Wśród organizacji, których majątek może przejąć Skarb Państwa, na pewno będzie SLD, OPZZ, ZSMP, ZNP, czy dawny PAX - obecnie Katolickie Stowarzyszenie Civitas Christiana. Poseł Arkadiusz Mularczyk z PiS, wiceszef sejmowej komisji Sprawiedliwości i Praw Człowieka, przyznaje, że dekomunizacja majątkowa powinna być obok lustracji głównym elementem rozliczenia z komunizmem. "Te kwestie przez 17 lat nie zostały rozwiązane, najwyższy czas to zrobić. Dobrze oceniam także pomysł przekazania tych środków ofiarom komunizmu, szczególnie że PiS chce umożliwić osobom internowanym ubieganie się o odszkodowania od Skarbu Państwa" - mówi DZIENNIKOWI Mularczyk.

Jeżeli przepisy weszłyby w życie, o swój majątek powinien obawiać się ZNP. Dobra jednego z największych związków zawodowych szacuje się na 12 mld złotych. Zdaniem Stefana Kubowicza, przewodniczącego oświatowej "Solidarności", ponad połowa trafiła w ręce ZNP w czasach PRL. "Chodzi o dobytek wszystkich związków oświatowych, jakie działały przed wojną - polskiej macierzy szkolnej czy związku nauczycieli katolickich. Ponadto około 100 ośrodków wypoczynkowych, jakie zostały wybudowane z funduszy centralnych czy wojewódzkich PRL" - wymienia Kubowicz.
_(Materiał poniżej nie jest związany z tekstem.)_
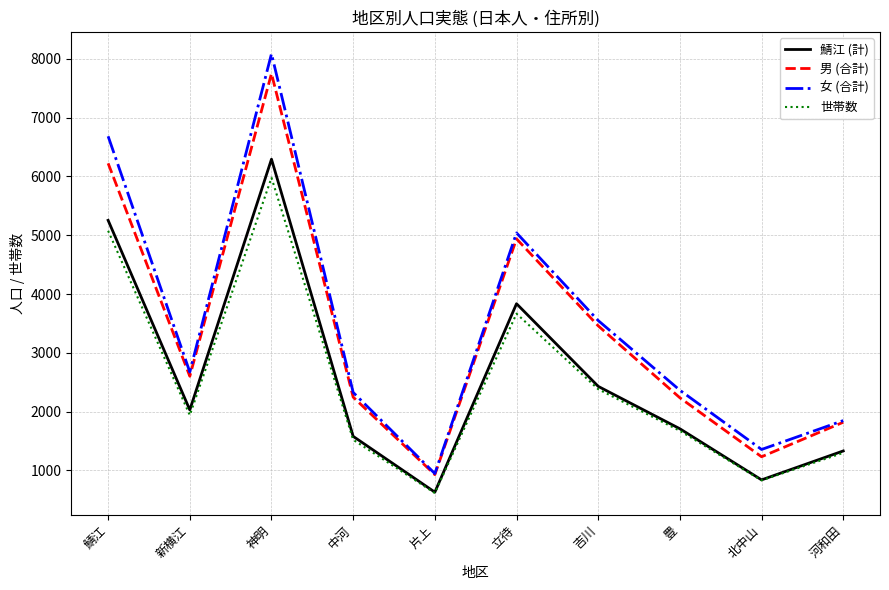

Read the 女 (合計) value at 立待.

5039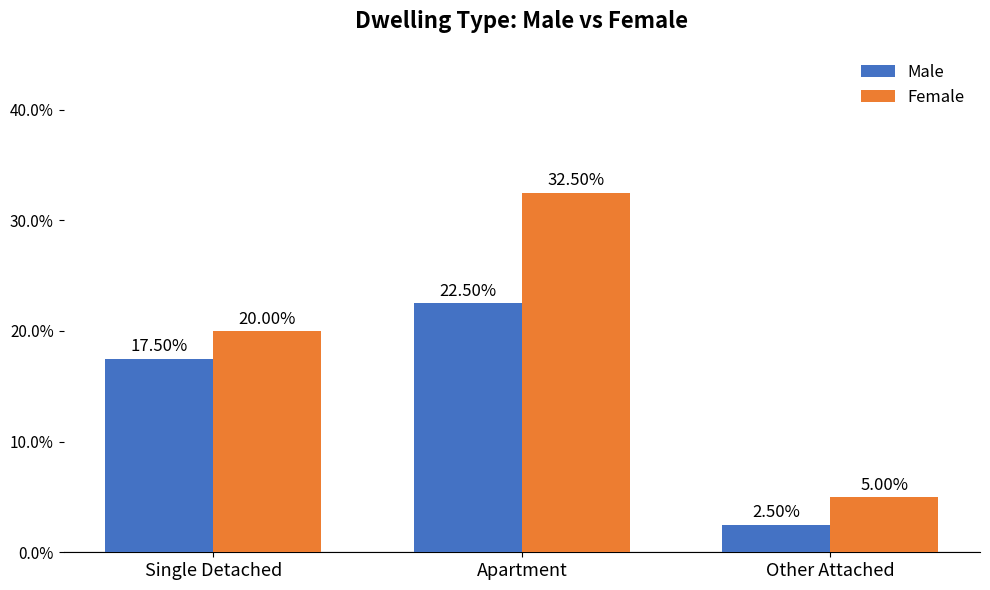

Rank the series by their average value, from highest to lowest.

Female, Male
Ale Sławomir Broniarz, prezes ZNP, twierdzi, że majątek pochodzi wyłącznie ze składek związkowców i uważa, że propozycja LPR to atak nienawiści. "Wrednym komunistom z ZNP trzeba odebrać wszystko, co się tylko da" - mówi DZIENNIKOWI Broniarz.

Jednak zdaniem historyka z krakowskiego oddziału IPN Macieja Korkucia, składki to słowo wytrych, stosowane przez wszystkie organizacje postpezetpeerowskie, które na początku lat dziewięćdziesiątych uwłaszczyły się i przejęły majątek nadany im w czasach PRL. Dodaje, że propozycja Ligi to potrzebna inicjatywa, choć - jego zdaniem - nieco spóźniona i trudna do realizacji. Zdaniem prof. Andrzeja Paczkowskiego, dlatego że komunizm wspierały setki organizacji, a Polska do tej pory nie rozwiązała kwestii reprywatyzacji majątków zagarniętych przez PRL osobom prywatnym.

Już w przyszłym tygodniu posłowie mają debatować nad projektem ustawy w tej sprawie.